* _Exercise prompt_:
Report how many lines of the material contain the string "office". Add nothing beyond the number.
....................
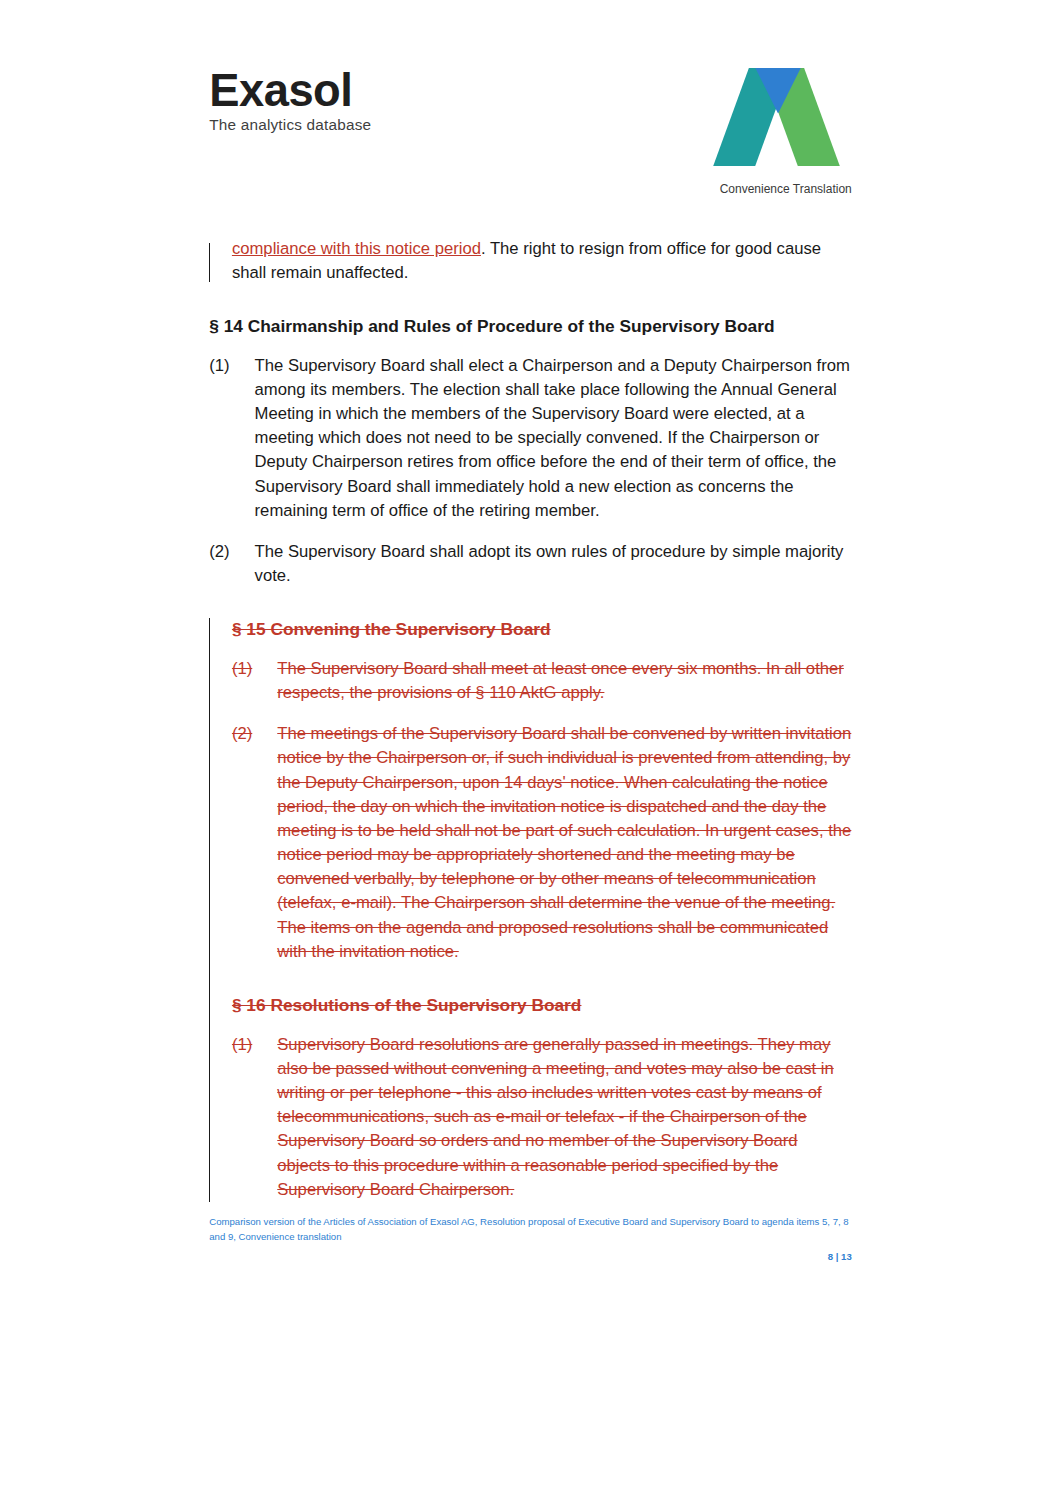Exasol The analytics database
Convenience Translation
compliance with this notice period. The right to resign from office for good cause shall remain unaffected.
§ 14 Chairmanship and Rules of Procedure of the Supervisory Board
(1) The Supervisory Board shall elect a Chairperson and a Deputy Chairperson from among its members. The election shall take place following the Annual General Meeting in which the members of the Supervisory Board were elected, at a meeting which does not need to be specially convened. If the Chairperson or Deputy Chairperson retires from office before the end of their term of office, the Supervisory Board shall immediately hold a new election as concerns the remaining term of office of the retiring member.
(2) The Supervisory Board shall adopt its own rules of procedure by simple majority vote.
§ 15 Convening the Supervisory Board
(1) The Supervisory Board shall meet at least once every six months. In all other respects, the provisions of § 110 AktG apply.
(2) The meetings of the Supervisory Board shall be convened by written invitation notice by the Chairperson or, if such individual is prevented from attending, by the Deputy Chairperson, upon 14 days' notice. When calculating the notice period, the day on which the invitation notice is dispatched and the day the meeting is to be held shall not be part of such calculation. In urgent cases, the notice period may be appropriately shortened and the meeting may be convened verbally, by telephone or by other means of telecommunication (telefax, e-mail). The Chairperson shall determine the venue of the meeting. The items on the agenda and proposed resolutions shall be communicated with the invitation notice.
§ 16 Resolutions of the Supervisory Board
(1) Supervisory Board resolutions are generally passed in meetings. They may also be passed without convening a meeting, and votes may also be cast in writing or per telephone - this also includes written votes cast by means of telecommunications, such as e-mail or telefax - if the Chairperson of the Supervisory Board so orders and no member of the Supervisory Board objects to this procedure within a reasonable period specified by the Supervisory Board Chairperson.
Comparison version of the Articles of Association of Exasol AG, Resolution proposal of Executive Board and Supervisory Board to agenda items 5, 7, 8 and 9, Convenience translation
8 | 13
....................
* _Exercise answer_:
2